Stored data:
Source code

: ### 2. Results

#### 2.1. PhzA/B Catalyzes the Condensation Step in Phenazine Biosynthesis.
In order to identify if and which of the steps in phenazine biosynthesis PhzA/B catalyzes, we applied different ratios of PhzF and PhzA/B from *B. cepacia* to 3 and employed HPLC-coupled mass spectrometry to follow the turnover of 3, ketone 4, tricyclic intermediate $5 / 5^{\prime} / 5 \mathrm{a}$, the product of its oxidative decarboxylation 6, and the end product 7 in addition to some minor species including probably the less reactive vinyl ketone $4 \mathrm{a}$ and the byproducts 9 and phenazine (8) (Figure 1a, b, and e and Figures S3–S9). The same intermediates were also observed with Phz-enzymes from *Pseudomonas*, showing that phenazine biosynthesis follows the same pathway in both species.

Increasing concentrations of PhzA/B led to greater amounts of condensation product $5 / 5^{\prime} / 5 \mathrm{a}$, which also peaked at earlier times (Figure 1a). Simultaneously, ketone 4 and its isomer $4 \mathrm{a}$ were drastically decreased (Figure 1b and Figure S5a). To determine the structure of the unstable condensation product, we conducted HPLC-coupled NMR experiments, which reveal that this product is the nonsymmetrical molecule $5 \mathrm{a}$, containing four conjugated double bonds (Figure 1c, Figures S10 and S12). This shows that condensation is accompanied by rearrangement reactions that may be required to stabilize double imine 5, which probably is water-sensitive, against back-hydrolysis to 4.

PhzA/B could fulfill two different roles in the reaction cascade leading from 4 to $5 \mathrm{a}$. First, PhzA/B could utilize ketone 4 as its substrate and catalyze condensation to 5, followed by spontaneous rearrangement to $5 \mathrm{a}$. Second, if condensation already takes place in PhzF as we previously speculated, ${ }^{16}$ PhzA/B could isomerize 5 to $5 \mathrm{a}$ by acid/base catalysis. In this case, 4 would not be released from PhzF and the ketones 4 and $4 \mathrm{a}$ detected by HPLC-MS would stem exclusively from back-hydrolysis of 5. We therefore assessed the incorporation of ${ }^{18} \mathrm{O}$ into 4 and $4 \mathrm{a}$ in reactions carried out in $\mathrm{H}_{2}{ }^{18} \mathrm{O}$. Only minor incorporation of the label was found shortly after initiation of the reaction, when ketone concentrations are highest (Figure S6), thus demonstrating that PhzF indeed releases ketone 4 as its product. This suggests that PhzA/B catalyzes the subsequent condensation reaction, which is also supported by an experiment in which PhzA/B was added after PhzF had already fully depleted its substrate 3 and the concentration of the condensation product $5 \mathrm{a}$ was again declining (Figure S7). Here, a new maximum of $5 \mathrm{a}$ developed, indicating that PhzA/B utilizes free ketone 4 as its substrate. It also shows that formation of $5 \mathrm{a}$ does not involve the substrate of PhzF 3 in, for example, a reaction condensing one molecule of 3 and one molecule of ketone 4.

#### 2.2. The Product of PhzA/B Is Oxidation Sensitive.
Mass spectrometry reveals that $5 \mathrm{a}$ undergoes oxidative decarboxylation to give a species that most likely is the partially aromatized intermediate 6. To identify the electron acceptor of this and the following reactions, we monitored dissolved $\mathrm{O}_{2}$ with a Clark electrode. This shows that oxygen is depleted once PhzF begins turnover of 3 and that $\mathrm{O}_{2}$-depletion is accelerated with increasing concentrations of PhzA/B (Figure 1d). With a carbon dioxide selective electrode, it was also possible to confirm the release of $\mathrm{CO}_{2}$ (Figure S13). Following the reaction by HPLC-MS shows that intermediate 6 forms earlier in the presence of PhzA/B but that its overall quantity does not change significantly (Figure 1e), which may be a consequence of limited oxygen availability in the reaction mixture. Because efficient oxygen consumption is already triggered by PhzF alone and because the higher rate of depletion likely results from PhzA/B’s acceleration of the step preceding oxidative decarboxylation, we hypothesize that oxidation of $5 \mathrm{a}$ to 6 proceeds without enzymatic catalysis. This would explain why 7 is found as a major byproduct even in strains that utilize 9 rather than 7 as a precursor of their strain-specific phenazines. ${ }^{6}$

Exercise goal:
Your answer should consist of every record, restated exactly.

Answer to the exercise:
Source code

: ### 2. Results

#### 2.1. PhzA/B Catalyzes the Condensation Step in Phenazine Biosynthesis.
In order to identify if and which of the steps in phenazine biosynthesis PhzA/B catalyzes, we applied different ratios of PhzF and PhzA/B from *B. cepacia* to 3 and employed HPLC-coupled mass spectrometry to follow the turnover of 3, ketone 4, tricyclic intermediate $5 / 5^{\prime} / 5 \mathrm{a}$, the product of its oxidative decarboxylation 6, and the end product 7 in addition to some minor species including probably the less reactive vinyl ketone $4 \mathrm{a}$ and the byproducts 9 and phenazine (8) (Figure 1a, b, and e and Figures S3–S9). The same intermediates were also observed with Phz-enzymes from *Pseudomonas*, showing that phenazine biosynthesis follows the same pathway in both species.

Increasing concentrations of PhzA/B led to greater amounts of condensation product $5 / 5^{\prime} / 5 \mathrm{a}$, which also peaked at earlier times (Figure 1a). Simultaneously, ketone 4 and its isomer $4 \mathrm{a}$ were drastically decreased (Figure 1b and Figure S5a). To determine the structure of the unstable condensation product, we conducted HPLC-coupled NMR experiments, which reveal that this product is the nonsymmetrical molecule $5 \mathrm{a}$, containing four conjugated double bonds (Figure 1c, Figures S10 and S12). This shows that condensation is accompanied by rearrangement reactions that may be required to stabilize double imine 5, which probably is water-sensitive, against back-hydrolysis to 4.

PhzA/B could fulfill two different roles in the reaction cascade leading from 4 to $5 \mathrm{a}$. First, PhzA/B could utilize ketone 4 as its substrate and catalyze condensation to 5, followed by spontaneous rearrangement to $5 \mathrm{a}$. Second, if condensation already takes place in PhzF as we previously speculated, ${ }^{16}$ PhzA/B could isomerize 5 to $5 \mathrm{a}$ by acid/base catalysis. In this case, 4 would not be released from PhzF and the ketones 4 and $4 \mathrm{a}$ detected by HPLC-MS would stem exclusively from back-hydrolysis of 5. We therefore assessed the incorporation of ${ }^{18} \mathrm{O}$ into 4 and $4 \mathrm{a}$ in reactions carried out in $\mathrm{H}_{2}{ }^{18} \mathrm{O}$. Only minor incorporation of the label was found shortly after initiation of the reaction, when ketone concentrations are highest (Figure S6), thus demonstrating that PhzF indeed releases ketone 4 as its product. This suggests that PhzA/B catalyzes the subsequent condensation reaction, which is also supported by an experiment in which PhzA/B was added after PhzF had already fully depleted its substrate 3 and the concentration of the condensation product $5 \mathrm{a}$ was again declining (Figure S7). Here, a new maximum of $5 \mathrm{a}$ developed, indicating that PhzA/B utilizes free ketone 4 as its substrate. It also shows that formation of $5 \mathrm{a}$ does not involve the substrate of PhzF 3 in, for example, a reaction condensing one molecule of 3 and one molecule of ketone 4.

#### 2.2. The Product of PhzA/B Is Oxidation Sensitive.
Mass spectrometry reveals that $5 \mathrm{a}$ undergoes oxidative decarboxylation to give a species that most likely is the partially aromatized intermediate 6. To identify the electron acceptor of this and the following reactions, we monitored dissolved $\mathrm{O}_{2}$ with a Clark electrode. This shows that oxygen is depleted once PhzF begins turnover of 3 and that $\mathrm{O}_{2}$-depletion is accelerated with increasing concentrations of PhzA/B (Figure 1d). With a carbon dioxide selective electrode, it was also possible to confirm the release of $\mathrm{CO}_{2}$ (Figure S13). Following the reaction by HPLC-MS shows that intermediate 6 forms earlier in the presence of PhzA/B but that its overall quantity does not change significantly (Figure 1e), which may be a consequence of limited oxygen availability in the reaction mixture. Because efficient oxygen consumption is already triggered by PhzF alone and because the higher rate of depletion likely results from PhzA/B’s acceleration of the step preceding oxidative decarboxylation, we hypothesize that oxidation of $5 \mathrm{a}$ to 6 proceeds without enzymatic catalysis. This would explain why 7 is found as a major byproduct even in strains that utilize 9 rather than 7 as a precursor of their strain-specific phenazines. ${ }^{6}$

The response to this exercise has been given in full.